There are of course other good solutions. In one garden I know, a thoughtful young boy planted a hedge of “dog” roses around his mother’s garden. These were not the wild dog roses of England’s’ hedgerows, but a mixed assortment of free give-away roses that nobody really liked much. He figured (quite rightly, as it turns out), that the deer would nibble these and leave the choicer ones inside his mom’s beloved garden alone. Another neighbor’s woodland garden is similarly protected by an irregular “hedge” of recycled plants, including many roses, that distract the deer from the garden’s more valued flowers.

By offering a small smorgasbord, gardeners can generally escape the wholesale damage that occurs when deer find a concentration of one special plant they really love. Rose gardens are notable for attracting deer with sorrowful results. When we incorporate our roses and lilies and other delicious plants into naturalistically layered gardens, where they share the borders with many other kinds of plants, the delicious are less likely to be found than when they are temptingly massed. It’s silly to set tasty plants out like a salad bar, then get angry when something takes us up on our offer.
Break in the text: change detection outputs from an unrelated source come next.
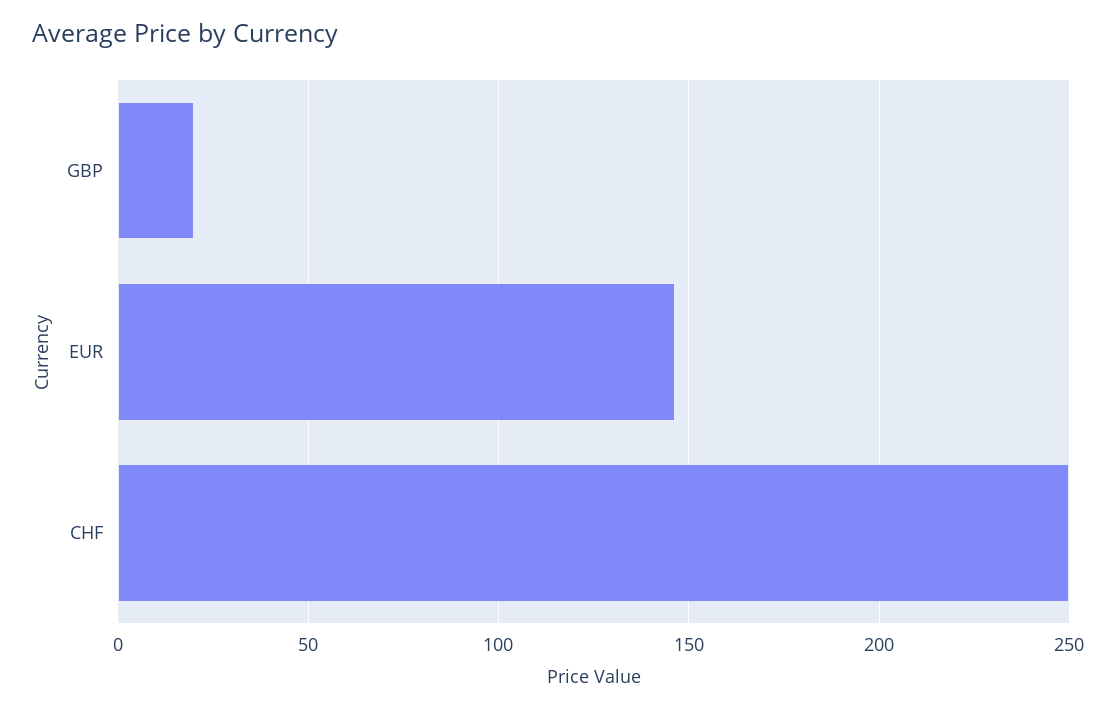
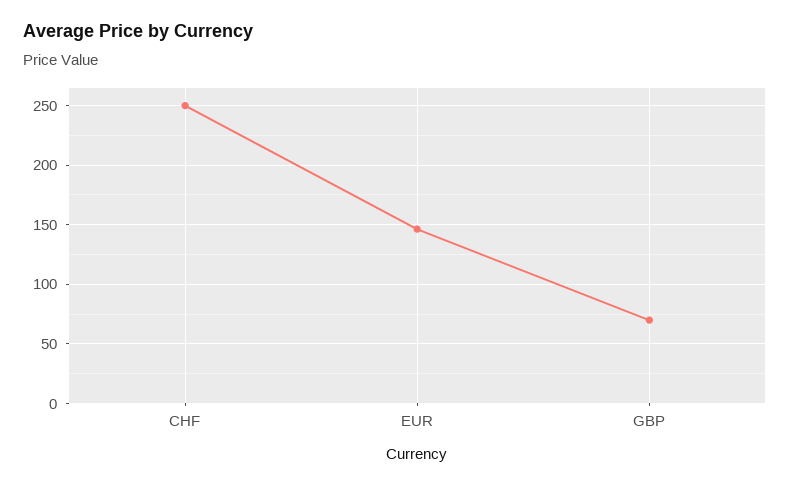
  {
-   "GBP": 20,
+   "GBP": 70,
    "EUR": 145,
    "CHF": 250
  }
Mixing deer-favorite plants into mixed borders makes them harder for pests to find. However, if you really, really want to keep the deer away, get a dog. Or two.

This entry was posted in Garden Prep, Gardening With Children, Pets & Pests In The Garden, Soil, Sustainable Gardening, Sustainable Living and tagged . Bookmark the permalink.

4 Responses to Gardening In Deer Country

  1. Kim says:

    Between fencing and spraying (and making like a whirling dervish running and screaming at them – my homemade version of having a dog) I’ve managed to minimize the eating problem. But I’m still learning about how to manage during rutting season – where the damage is much more severe and lasting.

    • Ann Lovejoy says:

      I’ve had good luck using heavy duty metal tree stakes to support wire cages. The bucks seem to prefer the metal stakes to trees once they try them a few times.

  2. Shannon says:

    Thanks, Ann! Lovely article mentioning so many wonderful plants…some of which I do not grow but would love to have in my garden.